At first, I scanned everything as a JPEG image, because TIFF images weren’t always well supported (especially natively in a browser), and the PDF version was just a JPEG image inside a PDF. I meticulously set up several folders like “bills” with subfolders for “utilities” or “car”, and other folders for “insurance” where I had subfolders like “car”, “renters”, “life” and so on. Just the folder setup was a chore in itself, but since every file was called something like “DocketSCAN-1234.pdf” there was also lots of manual renaming of files so I could find things quickly. At one point I started writing software to scan the files for fragments of text to do tagging and file renaming, but that was a pain and gave up.
Online Backups
In order to preserve my sanity in case my PC’s hard drive ever failed, I started syncing these scanned files to Dropbox in case my PC crashed, but managing those files on Dropbox wasn’t as elegant as I’d have liked, and sharing the documents wasn’t as easy to let me wife manage them. And whether I wanted it or not, every PC where I had my Dropbox folder sync’d received a copy of every file which meant tons of bandwidth usage whenever a device came online. Yuck. Still, online backups are awesome, and I recommend you use one! (Especially when we did have a critical hard disk failure in the summer of 2014)

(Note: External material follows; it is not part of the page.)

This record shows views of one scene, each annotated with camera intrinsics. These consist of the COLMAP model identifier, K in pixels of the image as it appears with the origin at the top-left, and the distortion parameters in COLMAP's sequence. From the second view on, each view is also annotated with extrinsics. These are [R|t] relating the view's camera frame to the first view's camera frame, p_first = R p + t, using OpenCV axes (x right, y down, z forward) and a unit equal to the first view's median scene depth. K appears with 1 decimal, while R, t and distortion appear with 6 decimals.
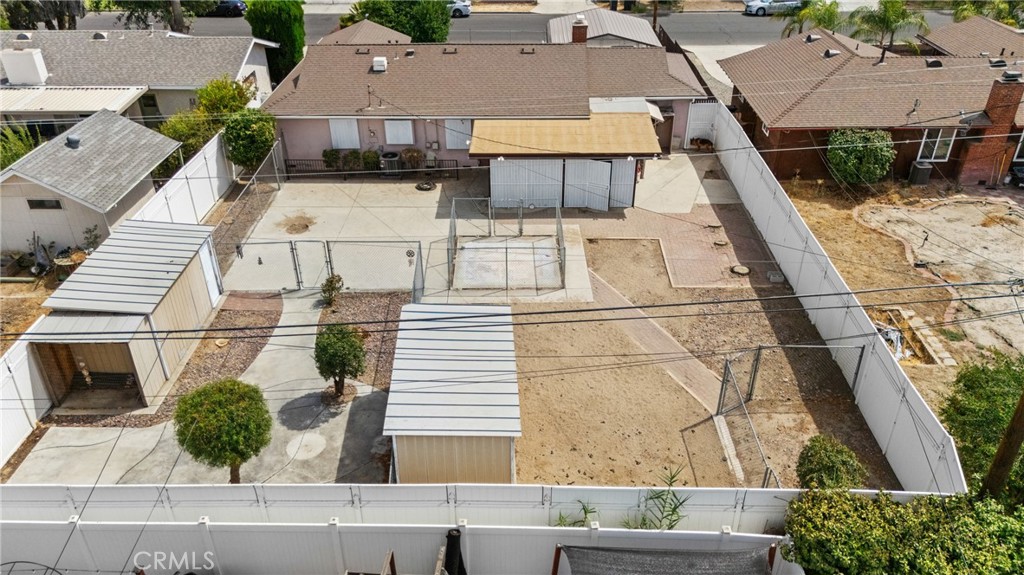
lens RADIAL K [[772.9, 0, 522.8], [0, 772.9, 293.1], [0, 0, 1]] dist [0.080519, -0.086658]
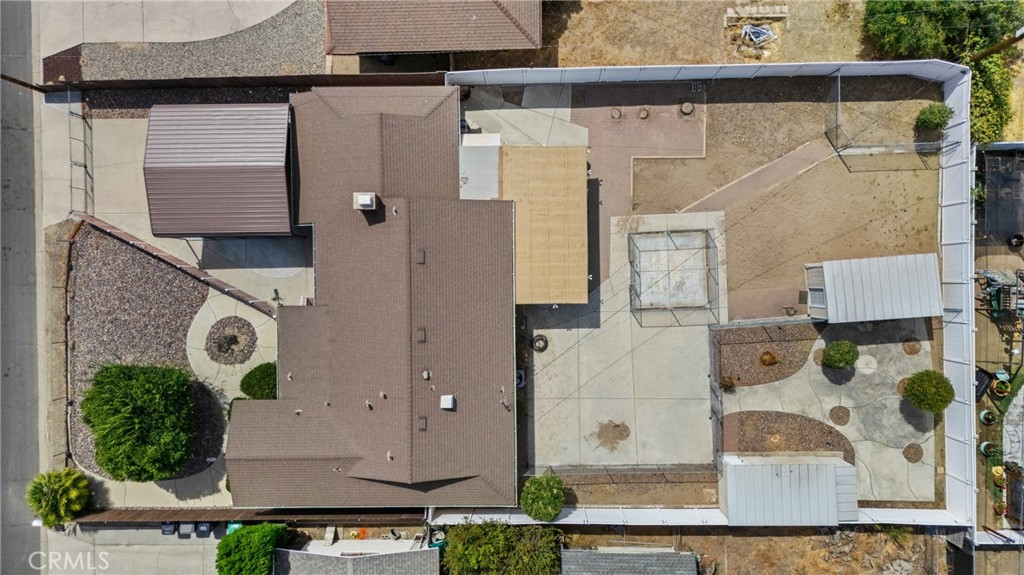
lens RADIAL K [[772.9, 0, 522.8], [0, 772.9, 293.1], [0, 0, 1]] dist [0.080519, -0.086658]
pose [[-0.023188, -0.999720, 0.004689, -0.055123], [0.534581, -0.008436, 0.845075, -1.225254], [-0.844799, 0.022103, 0.534627, 0.422862]]
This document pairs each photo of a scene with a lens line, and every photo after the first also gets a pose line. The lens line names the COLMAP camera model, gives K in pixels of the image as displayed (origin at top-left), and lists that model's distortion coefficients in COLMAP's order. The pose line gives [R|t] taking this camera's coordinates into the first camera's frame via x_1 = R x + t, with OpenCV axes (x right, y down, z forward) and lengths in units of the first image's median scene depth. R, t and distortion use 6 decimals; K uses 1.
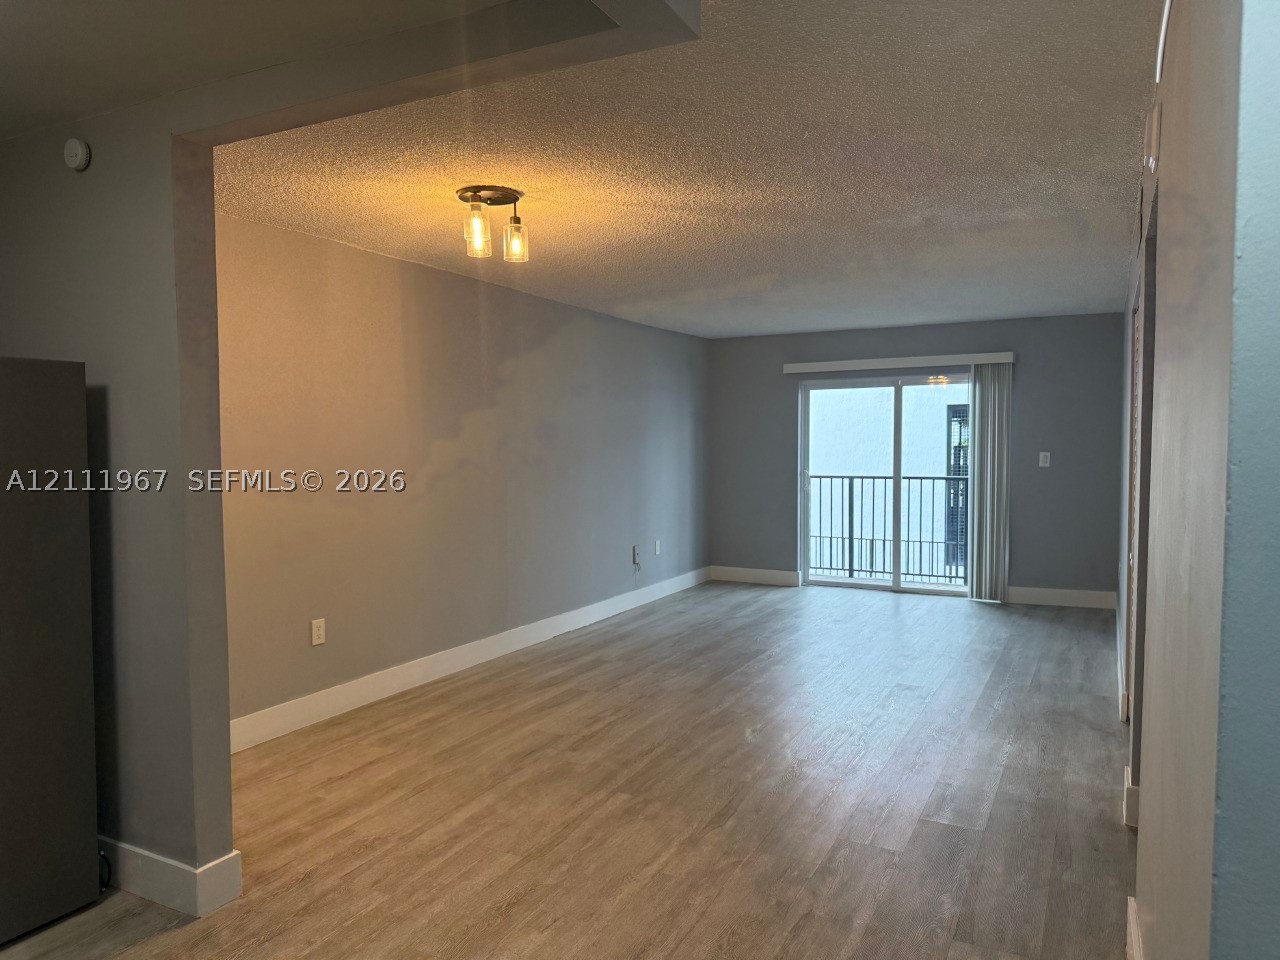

But then Google did something awesome, and turned my document scanning into something of envy to those who hear me sing its praises.
Fanboy Alert
By installing the Google Drive desktop application on my PC, and telling DocketSCAN II to save my scanned files in my Google Drive sync folder (instead of Dropbox), the moment DocetScan II saves my file to my local disk, it sends a copy to Google Drive where it’s accessible immediately on all of my devices as I need it. I just tap or click a file and it downloads it. Perfect on-demand file sync.
That’s not the awesome part. Here’s the magic that changed my organization skills forever:
If you upload an image file, or a PDF file containing an image, to Google Drive, Google will attempt to scan it with Optical Character Recognition (OCR) to pick out anything that looks like text. And then it will let you search your Google Drive account for documents containing that text.
It bears repeating
Google Drive scans your images for text, and lets you SEARCH on that text
I no longer need to maintain my elaborate folder setup, or rename files. Instead I have a single folder with hundreds and hundreds of files called “DocketSCAN-1234.pdf” in a numerical sequence. And now I have Google’s search engine at my disposal within Google Drive to find the text of my scanned files.
So now I can search for text like “toyota camry state farm” and see a list of all of our scanned documents with those words.
Okay, so maybe I do need to revisit the file renaming so we don’t have to click on all of those files to see what’s in there, and to clean up duplicate copies.
Yup, Automatic OCR and Search
This was pretty life-changing for me. And now I spend a few hours periodically scanning a bunch of documents in DocketScan II, they get saved to my local drive, Google Drive’s sync software pushes it to Google Drive automatically, where they do their magic, and within about 5-10 minutes, that document is searchable. And then I spend several more hours shredding that paper (most of that time is spent unjamming the shredder).
Granted, I’ve gotten way too lazy at sitting down and actually scanning all those bills, medical forms, mortgage paperwork, etc. on a regular basis. Typically the paper stacks up for several months at a time, but boy is it handy at tax time when you can open Google Drive and search for things like “CIGNA 2015″ and see all of our medical statements instead of keeping 3” of paper in a filing cabinet.